Is negative boost possible?

2009-08-18 Thread Larry He
Hi all,

I am looking for a way to assign negative boost to a term in Solr query.
Our use scenario is that we want to boost matching documents that are
updated recently and penalize those that have not been updated for a long
time.  There are other terms in the query that would affect the scores as
well.  For example we construct a query similar to this:

*:* field1:value1^2  field2:value2^2 lastUpdateTime:[NOW/DAY-90DAYS TO *]^5
lastUpdateTime:[* TO NOW/DAY-365DAYS]^-3

I notice it's not possible to simply use a negative boosting factor in the
query.  Is there any way to achieve such result?

Regards,
Shi Quan He


Re: Solr query performance issue

2009-05-26 Thread Larry He
We actually want OR operator on  those values.  Filters can only do AND,
right?

Is it better performance to have the query as field1:01 field1:02 field1:03
instead of field1:(01 02 03)?

BR,
Larry

On Tue, May 26, 2009 at 5:15 PM, Otis Gospodnetic <
otis_gospodne...@yahoo.com> wrote:

>
> What about field1:01 . field:100 being used as separate filters (that
> would then get ANDed) -- doable?
>
>  Otis
> --
> Sematext -- http://sematext.com/ -- Lucene - Solr - Nutch
>
>
>
> - Original Message 
> > From: Development Team 
> > To: solr-user@lucene.apache.org; yo...@lucidimagination.com
> > Sent: Tuesday, May 26, 2009 4:54:34 PM
> > Subject: Re: Solr query performance issue
> >
> > Yes, those terms are important in calculating the relevancy scores so
> they
> > are not in the filter queries.  I was hoping if I can cache everything
> about
> > a field, any combinations on the field values will be read from cache.
> Then
> > it does not matter if I query for field1:(02 04 05), or field1:(01 02) or
> > field1:03 the response time is equally quick.  Is there anyway to achieve
> > that?
> > Yeah, the range queries are also a bottleneck too, I will give the
> TrieRange
> > fields a try.  Thanks for you advice.
> >
> > Best Regards,
> > Shi Quan He
> >
> > On Tue, May 26, 2009 at 3:55 PM, Yonik Seeley wrote:
> >
> > > On Tue, May 26, 2009 at 3:42 PM, Larry He wrote:
> > > > We have about 100 different fields and 1 million documents we indexed
> > > with
> > > > Solr.  Many of the fields are multi-valued, and some are numbers (for
> > > range
> > > > search).  We are expecting to perform solr queries contains over 30
> terms
> > > > and often the response time is well over a second.  I found that the
> > > caches
> > > > in Solr such as QueryResultCache and FilterCache does not help us
> much in
> > > > this case as most of the queries have combinations of terms that are
> > > > unlikely to repeat.  An example of our query would look like:
> > > >
> > > > field1:(02 04 05) field2:(01 02 03) field2:(01 02 03) ...
> > > >
> > > > My question is how can we improve performance of these queries?
> > >
> > > filters are independently cached... but they are currently only "AND"
> > > filters, so you could only split it up like so:
> > >
> > > fq=field1:(02 04 05)&fq=field2:(01 02 03)&fq=field2:(01 02 03)
> > > But that won't help unless any of the individual fq params are
> > > repeated across different queries.
> > >
> > > Range search can also be sped up a lot via the use of the new
> > > TrieRange fields, or via the frange (function range query)
> > > capabilities in Solr 1.4 it's not clear if the range queries or
> > > the term queries are your current bottleneck.
> > >
> > > If the range queries aren't your bottleneck and separate filters don't
> > > work, then a query type could be developed that would help your
> > > situation by caching matches on term queries.

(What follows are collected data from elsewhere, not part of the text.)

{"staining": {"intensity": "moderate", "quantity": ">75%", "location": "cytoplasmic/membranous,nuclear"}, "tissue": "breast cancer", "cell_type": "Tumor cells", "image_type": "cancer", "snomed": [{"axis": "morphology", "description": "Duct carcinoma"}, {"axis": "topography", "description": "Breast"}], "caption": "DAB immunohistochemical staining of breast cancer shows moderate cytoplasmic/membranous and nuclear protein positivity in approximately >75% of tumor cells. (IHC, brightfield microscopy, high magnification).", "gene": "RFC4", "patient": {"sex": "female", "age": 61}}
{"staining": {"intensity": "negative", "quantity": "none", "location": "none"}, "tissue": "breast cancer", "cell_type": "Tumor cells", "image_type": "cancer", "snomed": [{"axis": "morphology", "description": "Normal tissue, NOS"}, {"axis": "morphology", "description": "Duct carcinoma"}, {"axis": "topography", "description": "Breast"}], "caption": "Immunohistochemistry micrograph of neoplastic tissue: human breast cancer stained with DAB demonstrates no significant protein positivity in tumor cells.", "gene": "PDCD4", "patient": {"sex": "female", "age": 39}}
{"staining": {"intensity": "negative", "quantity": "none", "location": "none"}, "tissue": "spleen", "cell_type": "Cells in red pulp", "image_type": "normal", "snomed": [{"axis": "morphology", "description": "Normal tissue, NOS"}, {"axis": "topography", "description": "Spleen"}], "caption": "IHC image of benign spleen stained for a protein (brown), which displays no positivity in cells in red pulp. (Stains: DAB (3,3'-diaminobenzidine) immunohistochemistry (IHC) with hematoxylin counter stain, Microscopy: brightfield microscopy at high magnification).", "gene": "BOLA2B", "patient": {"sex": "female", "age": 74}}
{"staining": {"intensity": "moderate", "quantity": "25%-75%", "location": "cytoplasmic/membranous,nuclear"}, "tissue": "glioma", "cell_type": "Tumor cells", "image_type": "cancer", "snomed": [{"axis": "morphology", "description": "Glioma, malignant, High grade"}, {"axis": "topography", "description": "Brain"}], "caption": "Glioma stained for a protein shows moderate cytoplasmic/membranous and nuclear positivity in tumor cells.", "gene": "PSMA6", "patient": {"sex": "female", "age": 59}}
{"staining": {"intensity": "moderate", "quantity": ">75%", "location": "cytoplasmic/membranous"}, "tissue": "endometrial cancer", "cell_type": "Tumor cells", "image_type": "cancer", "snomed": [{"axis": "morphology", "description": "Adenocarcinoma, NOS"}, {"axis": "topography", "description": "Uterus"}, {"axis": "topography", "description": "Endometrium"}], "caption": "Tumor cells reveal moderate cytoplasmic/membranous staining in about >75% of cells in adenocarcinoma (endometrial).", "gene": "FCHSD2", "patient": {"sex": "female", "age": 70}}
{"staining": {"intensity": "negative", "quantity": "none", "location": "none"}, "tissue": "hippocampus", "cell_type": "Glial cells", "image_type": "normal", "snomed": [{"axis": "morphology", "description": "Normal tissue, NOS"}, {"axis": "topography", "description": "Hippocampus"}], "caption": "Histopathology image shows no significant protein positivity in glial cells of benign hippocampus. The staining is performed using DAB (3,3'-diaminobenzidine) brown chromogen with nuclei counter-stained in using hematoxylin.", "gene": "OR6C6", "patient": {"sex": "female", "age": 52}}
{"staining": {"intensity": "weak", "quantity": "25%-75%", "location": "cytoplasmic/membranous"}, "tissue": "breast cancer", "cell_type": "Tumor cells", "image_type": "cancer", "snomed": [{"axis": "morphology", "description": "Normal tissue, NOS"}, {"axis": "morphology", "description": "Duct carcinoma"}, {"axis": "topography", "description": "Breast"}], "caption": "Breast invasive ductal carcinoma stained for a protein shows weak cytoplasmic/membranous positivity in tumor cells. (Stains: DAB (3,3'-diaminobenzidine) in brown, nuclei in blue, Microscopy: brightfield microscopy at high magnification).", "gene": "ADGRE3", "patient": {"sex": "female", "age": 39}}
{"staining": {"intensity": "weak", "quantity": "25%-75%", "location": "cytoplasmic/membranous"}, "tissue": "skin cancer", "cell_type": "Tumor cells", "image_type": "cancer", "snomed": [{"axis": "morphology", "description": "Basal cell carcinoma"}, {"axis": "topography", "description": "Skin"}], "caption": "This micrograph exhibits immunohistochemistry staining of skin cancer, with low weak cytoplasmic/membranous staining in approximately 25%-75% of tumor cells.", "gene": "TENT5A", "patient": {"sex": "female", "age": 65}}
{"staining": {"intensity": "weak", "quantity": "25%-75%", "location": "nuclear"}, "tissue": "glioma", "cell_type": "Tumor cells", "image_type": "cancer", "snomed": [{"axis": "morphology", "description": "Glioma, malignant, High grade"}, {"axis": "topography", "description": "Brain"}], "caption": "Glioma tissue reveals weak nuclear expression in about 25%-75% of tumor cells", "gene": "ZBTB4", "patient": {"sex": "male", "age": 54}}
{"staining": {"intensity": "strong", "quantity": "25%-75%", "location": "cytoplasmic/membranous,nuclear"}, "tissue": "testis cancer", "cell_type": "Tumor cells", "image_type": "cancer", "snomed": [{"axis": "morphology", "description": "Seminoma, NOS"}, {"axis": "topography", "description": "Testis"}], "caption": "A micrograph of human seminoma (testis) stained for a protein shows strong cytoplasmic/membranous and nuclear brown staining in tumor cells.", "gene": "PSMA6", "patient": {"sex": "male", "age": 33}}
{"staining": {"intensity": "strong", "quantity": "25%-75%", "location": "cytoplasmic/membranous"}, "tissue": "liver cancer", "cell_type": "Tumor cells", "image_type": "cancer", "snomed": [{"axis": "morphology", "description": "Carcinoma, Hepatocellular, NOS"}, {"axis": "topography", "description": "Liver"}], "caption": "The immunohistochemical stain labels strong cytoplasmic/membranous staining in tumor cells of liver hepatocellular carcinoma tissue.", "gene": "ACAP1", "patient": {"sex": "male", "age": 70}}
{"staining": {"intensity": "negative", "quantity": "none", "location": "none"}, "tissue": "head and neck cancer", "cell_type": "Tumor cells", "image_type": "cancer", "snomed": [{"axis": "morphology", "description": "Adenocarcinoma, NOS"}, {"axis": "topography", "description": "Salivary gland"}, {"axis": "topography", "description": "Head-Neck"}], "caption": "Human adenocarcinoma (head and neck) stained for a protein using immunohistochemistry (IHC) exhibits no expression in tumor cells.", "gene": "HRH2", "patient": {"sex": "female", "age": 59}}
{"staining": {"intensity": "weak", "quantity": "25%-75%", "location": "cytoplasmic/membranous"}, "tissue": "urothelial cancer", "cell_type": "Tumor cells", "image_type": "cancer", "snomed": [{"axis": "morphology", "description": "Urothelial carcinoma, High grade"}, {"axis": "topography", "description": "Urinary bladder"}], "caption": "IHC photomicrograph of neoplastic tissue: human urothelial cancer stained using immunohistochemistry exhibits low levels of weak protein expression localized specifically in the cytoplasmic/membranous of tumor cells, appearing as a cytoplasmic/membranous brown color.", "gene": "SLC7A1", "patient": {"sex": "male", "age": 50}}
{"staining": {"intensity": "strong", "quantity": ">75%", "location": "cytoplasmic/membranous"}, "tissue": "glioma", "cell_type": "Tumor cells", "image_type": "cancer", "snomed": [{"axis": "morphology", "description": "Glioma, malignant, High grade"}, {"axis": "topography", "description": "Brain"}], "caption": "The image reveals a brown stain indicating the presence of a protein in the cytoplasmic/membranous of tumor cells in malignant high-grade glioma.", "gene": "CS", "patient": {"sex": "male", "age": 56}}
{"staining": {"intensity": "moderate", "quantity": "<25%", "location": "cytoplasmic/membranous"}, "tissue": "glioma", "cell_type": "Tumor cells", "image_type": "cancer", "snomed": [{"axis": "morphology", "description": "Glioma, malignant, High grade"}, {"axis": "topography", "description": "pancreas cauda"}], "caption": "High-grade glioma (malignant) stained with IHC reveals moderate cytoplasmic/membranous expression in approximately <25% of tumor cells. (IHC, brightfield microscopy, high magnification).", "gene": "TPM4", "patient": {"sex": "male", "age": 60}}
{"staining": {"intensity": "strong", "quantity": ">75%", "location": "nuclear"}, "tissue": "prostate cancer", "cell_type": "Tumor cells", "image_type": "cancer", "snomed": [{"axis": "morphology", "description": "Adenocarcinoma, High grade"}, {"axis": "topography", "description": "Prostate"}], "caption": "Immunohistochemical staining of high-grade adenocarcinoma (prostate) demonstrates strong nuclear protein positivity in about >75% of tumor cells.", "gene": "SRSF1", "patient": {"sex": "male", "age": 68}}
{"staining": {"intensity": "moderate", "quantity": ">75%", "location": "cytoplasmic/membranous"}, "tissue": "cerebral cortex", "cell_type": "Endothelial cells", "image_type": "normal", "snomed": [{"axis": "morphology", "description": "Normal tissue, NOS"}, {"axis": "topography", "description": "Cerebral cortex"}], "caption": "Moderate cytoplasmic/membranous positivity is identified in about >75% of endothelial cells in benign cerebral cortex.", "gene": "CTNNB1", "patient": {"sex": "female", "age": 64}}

Are relevancy scores
> > > important for the clauses like field1:(02 04 05), or do you sort by
> > > some other criteria?
> > >
> > > -Yonik
> > > http://www.lucidimagination.com
> > >
>
>


Solr query performance issue

2009-05-26 Thread Larry He
Hi All,

We have about 100 different fields and 1 million documents we indexed with
Solr.  Many of the fields are multi-valued, and some are numbers (for range
search).  We are expecting to perform solr queries contains over 30 terms
and often the response time is well over a second.  I found that the caches
in Solr such as QueryResultCache and FilterCache does not help us much in
this case as most of the queries have combinations of terms that are
unlikely to repeat.  An example of our query would look like:

field1:(02 04 05) field2:(01 02 03) field3:(02 03 04 06) ...

My question is how can we improve performance of these queries?  Does Lucene
have to read the index file again if we first do a query containing the term
field1:01 then a second query containing field1:02?  If we have sufficient
memory, is it possible to cache certain fields so that it does not need to
read from index files at all?  Hope someone could provide me some
suggestions.

Thanks,
Larry He